The song was first performed during a 1950 off-Broadway production of The Son. It did not, however, become a hit until the release of Clooney's recording. Saroyan was a novelist and playwright. The song was one of Bagdasarian's only successes before adopting the pen name David Seville, under which he found success with the song "Witch Doctor" and as the creator of Alvin and the Chipmunks.

==Rosemary Clooney version==
Clooney's version of the song was the first of a number of songs she recorded which were influenced by accents or dialects. She recorded it in early 1951 with Mitch Miller leading an ensemble of four musicians including harpsichordist Stan Freeman. The single reached number one on the Billboard charts for six weeks.

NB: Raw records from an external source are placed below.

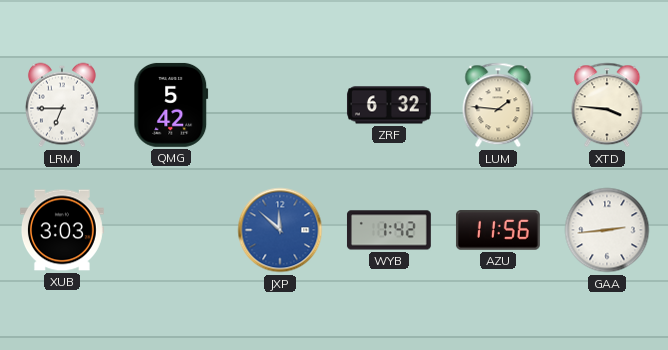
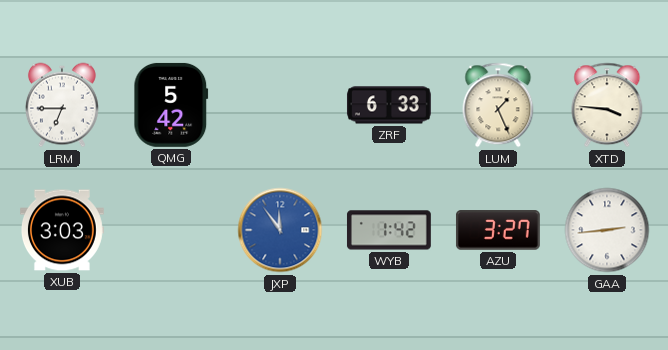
ZRF: 6:32 -> 6:33
LUM: 1:46 -> 1:26
JXP: 11:52 -> 11:54
AZU: 11:56 -> 3:27
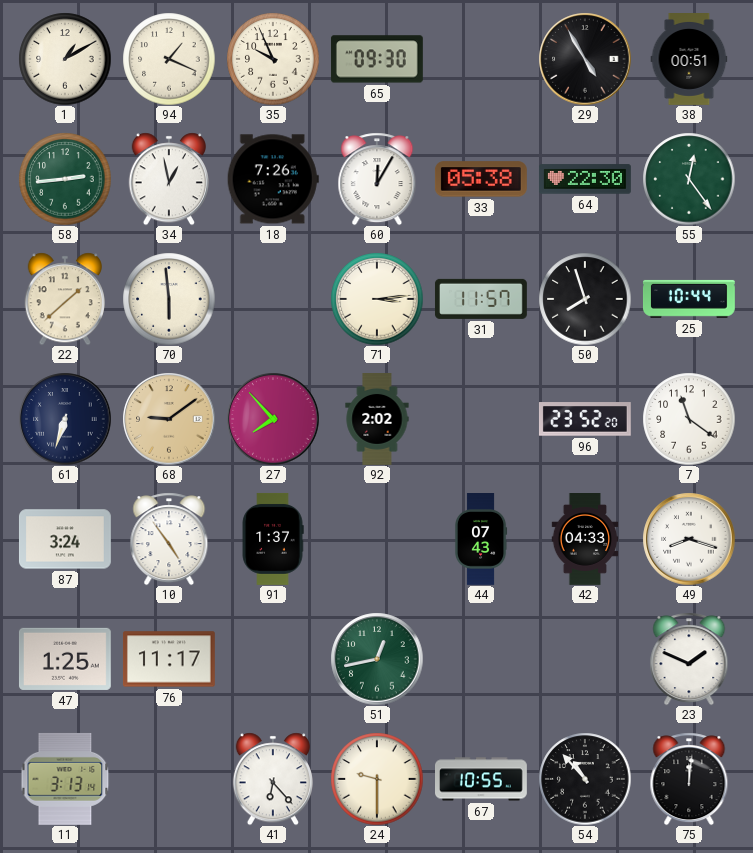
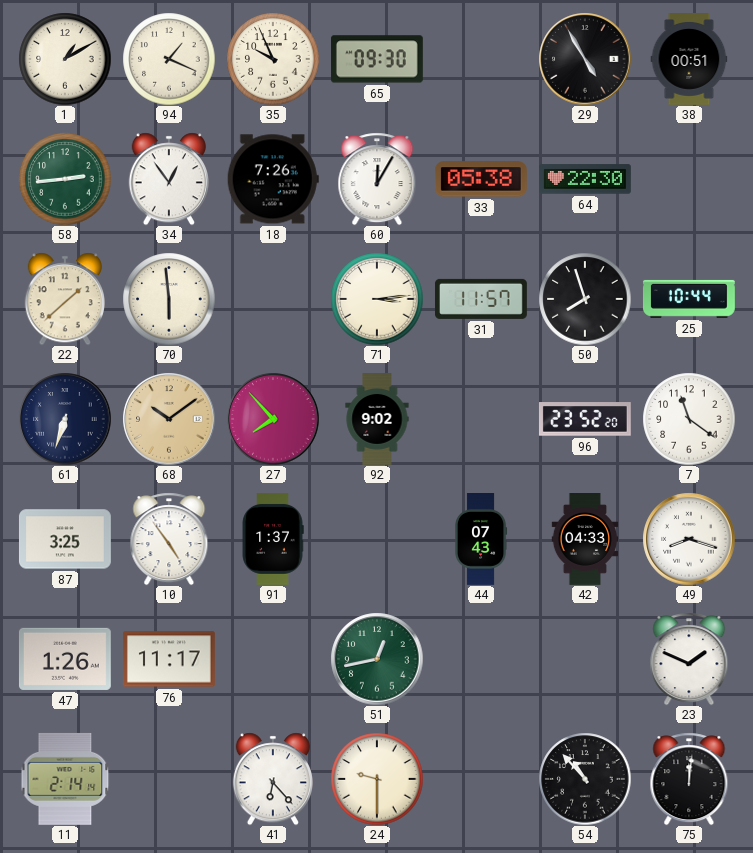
34: 12:58 -> 12:54
55: 12:24 -> none
68: 9:09 -> 10:09
92: 2:02 -> 9:02
87: 3:24 -> 3:25
47: 1:25 -> 1:26
11: 3:13 -> 2:14
67: 10:55 -> none
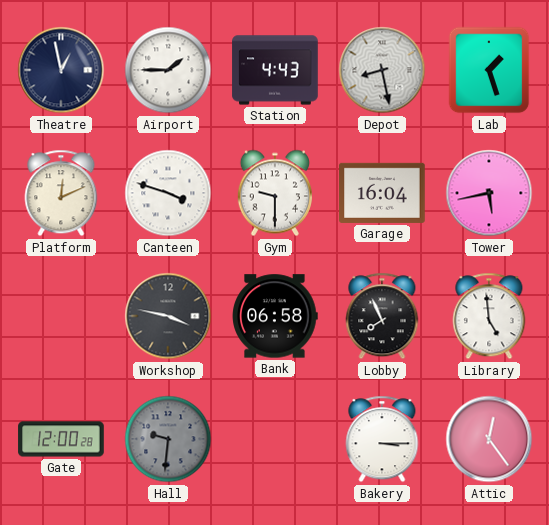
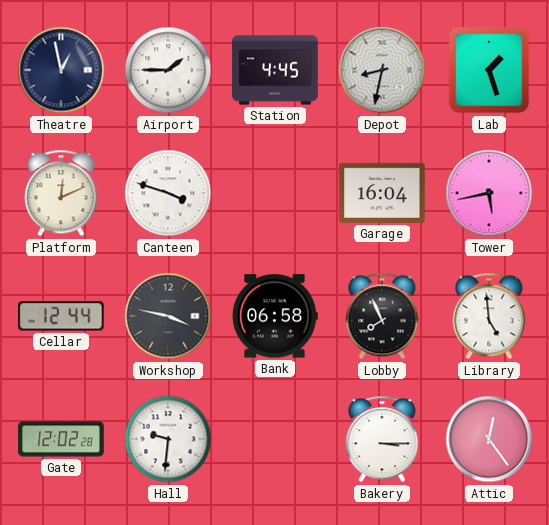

Clooney also sang the song in the 1953 film The Stars Are Singing.

Although she performed "Come On-a My House" for many years, Clooney later confessed that she hated the song and only recorded it because Miller threatened to fire her if she refused. In a 1988 interview, Clooney said she could hear anger in her voice from being pressured to perform a song she disliked.

==Cover versions==
- A version was released on Coral Records at the same time as Clooney's in 1951, performed by the song's composers, Bagdasarian and Saroyan. It contains a coda that is omitted from the familiar Clooney hit: "Come on-a my house all your life/Come on, come on/Come on, come on and be my wife."
- In late 1951, MGM Records released a novelty answer record, "Where's-a Your House?", which reached #22 on the Billboard charts. Sung by Robert Q. Lewis in dialect, the tune details the singer's frustrated attempts to follow up "Rosie's" invitation.
- Mickey Katz also released a Yiddish parody of the song for Capitol Records that year.
- Eartha Kitt released a Japanese language cover version of the song in 1965.
- American country-music artist K. T. Oslin covered the song on her 2001 album, Live Close By, Visit Often. Her version reached number 40 on the Billboard Hot Dance Music/Club Play charts. It spent six weeks on the chart before peaking in June 2001. It is her only song to chart on the Dance Club songs list.
- Actress and singer Bernadette Peters covered the song playing concert hall manager Gloria Windsor in Mozart in the Jungle in 2015.
- Nasty Tales And Their Orchestra created several remixes of Della Reese's cover, one of which was used as the opening and closing theme music to The Girls Next Door reality show that aired on E!
- The Surf Punks covered it on their 1988 album "Party Bomb"

==In popular culture==
In 1974, Sparks titled their third album Kimono My House as a pun on the song's title.

The 1978 M*A*S*H episode "Major Topper" features "Boot" Miller (Hamilton Camp) singing the song.

In 1996, an edited fast-paced version of the song was featured in commercials for the WWF In Your House video game.